**WORK ITEM:** Restate word for word the lines in the listing below, starting at the line containing "vfov_deg: 102.1" and ending at the line containing "exposure_s: 1/381", both included; leave out the rest.

**THE DATA:**
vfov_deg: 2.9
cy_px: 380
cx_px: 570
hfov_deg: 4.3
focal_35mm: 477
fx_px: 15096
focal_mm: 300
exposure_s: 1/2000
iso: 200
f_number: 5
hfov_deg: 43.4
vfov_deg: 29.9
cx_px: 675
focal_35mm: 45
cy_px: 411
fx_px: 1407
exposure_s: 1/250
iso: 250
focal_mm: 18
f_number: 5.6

* * *

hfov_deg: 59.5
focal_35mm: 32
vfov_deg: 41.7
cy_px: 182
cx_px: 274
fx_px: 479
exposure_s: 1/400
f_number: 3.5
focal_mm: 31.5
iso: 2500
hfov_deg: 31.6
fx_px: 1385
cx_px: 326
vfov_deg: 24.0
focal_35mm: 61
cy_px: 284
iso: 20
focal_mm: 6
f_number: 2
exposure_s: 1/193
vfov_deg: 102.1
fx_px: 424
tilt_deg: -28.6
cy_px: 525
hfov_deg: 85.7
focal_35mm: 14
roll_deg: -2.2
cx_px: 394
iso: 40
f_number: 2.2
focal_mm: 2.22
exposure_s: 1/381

**RESULT OF THE EXERCISE:**
vfov_deg: 102.1
fx_px: 424
tilt_deg: -28.6
cy_px: 525
hfov_deg: 85.7
focal_35mm: 14
roll_deg: -2.2
cx_px: 394
iso: 40
f_number: 2.2
focal_mm: 2.22
exposure_s: 1/381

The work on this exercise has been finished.